[From, "The Seven Habits of Highly Effective People" by Stephen Covey.]
In your mind's eye, see yourself going to the funeral of a loved one. Picture yourself driving to the funeral parlor or chapel parking the car & getting out. As you walk inside the building, you notice the flowers & soft organ music. You see the faces of friends & family as you pass along the way.
You feel the shared sorrow of losing, the joy of having known, that radiates from the hearts of the people there. As you walk down the front of the room & look inside the casket, you suddenly come face to face with yourself. This is your funeral, three years from today. All these people have come to honour you, to express feelings of love & appreciation for your life.
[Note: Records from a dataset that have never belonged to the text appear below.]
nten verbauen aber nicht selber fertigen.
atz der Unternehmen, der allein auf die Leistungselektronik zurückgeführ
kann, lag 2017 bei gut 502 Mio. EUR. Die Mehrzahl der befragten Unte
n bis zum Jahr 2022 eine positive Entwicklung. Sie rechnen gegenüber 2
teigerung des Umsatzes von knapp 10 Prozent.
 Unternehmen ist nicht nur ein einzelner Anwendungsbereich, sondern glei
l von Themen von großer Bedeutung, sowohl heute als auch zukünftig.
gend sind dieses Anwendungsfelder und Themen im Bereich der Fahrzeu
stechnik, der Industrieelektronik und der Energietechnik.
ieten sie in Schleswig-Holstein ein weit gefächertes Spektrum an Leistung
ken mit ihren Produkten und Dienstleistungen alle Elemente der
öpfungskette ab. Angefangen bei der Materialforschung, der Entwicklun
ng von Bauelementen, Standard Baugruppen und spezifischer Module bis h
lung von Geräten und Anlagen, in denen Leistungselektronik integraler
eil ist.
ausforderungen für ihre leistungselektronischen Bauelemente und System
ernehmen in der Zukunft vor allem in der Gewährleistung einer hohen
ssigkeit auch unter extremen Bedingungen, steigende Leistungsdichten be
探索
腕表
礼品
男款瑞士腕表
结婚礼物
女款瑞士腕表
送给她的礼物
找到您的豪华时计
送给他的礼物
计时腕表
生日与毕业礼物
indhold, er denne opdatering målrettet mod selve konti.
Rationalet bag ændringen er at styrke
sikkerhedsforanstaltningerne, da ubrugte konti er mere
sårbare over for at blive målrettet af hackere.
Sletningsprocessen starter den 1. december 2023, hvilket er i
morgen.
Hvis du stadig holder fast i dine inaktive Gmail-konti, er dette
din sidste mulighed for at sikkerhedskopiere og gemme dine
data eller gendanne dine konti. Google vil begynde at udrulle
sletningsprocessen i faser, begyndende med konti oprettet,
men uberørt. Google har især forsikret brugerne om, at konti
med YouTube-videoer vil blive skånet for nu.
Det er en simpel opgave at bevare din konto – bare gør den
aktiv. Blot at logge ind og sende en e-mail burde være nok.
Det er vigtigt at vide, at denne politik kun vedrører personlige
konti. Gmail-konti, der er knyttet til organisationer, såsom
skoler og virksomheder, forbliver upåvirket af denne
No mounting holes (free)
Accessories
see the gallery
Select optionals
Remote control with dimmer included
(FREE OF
As you take a seat & wait for the services to begin, you look at the program in your hand. There are to be four speakers. The first is from your family, immediate & also extended- children, brothers, sisters, nephews, nieces, aunts, uncles, cousins and grandparents who have come from all over the country to attend. The second speaker is one of your friends, someone who can give a sense of what you were as a person. The third speaker is from your work or profession. And the fourth is from some religious or community organization where you have been involved in service.
Now think deeply. What would you like each of these speakers to say about you & your life? What kind of husband, wife, father or mother would you like their words to reflect? What kind of son or daughter or cousin? What kind of friend? What kind of working associate? What character would you like them to have seen in you? What contributions, what achievements would you like them to remember? Look carefully at the people around you. What difference would you like to have made in their lives?
If you carefully consider what you wanted to be said of you in the funeral experience, you will find your definition of success. It may be very different from the definition you thought you had in your mind. Perhaps fame, achievement, money or some of the other things we strive for are not even part of the right wall.
How different our lives are when we really know what is deeply important to us, & keeping that picture in mind, we manage each day to be and to do what really matters the most. If the ladder is not leaning against the right wall, every step we take just gets us to the wrong place faster. We may be very busy, we may be very efficient, but we will also be truly effective only when we begin with the end in mind. Remember, when you begin with the end in mind, you gain a different perspective. One man asked another on the death of a mutual friend," How much did he leave?" His friend responded," He left it all."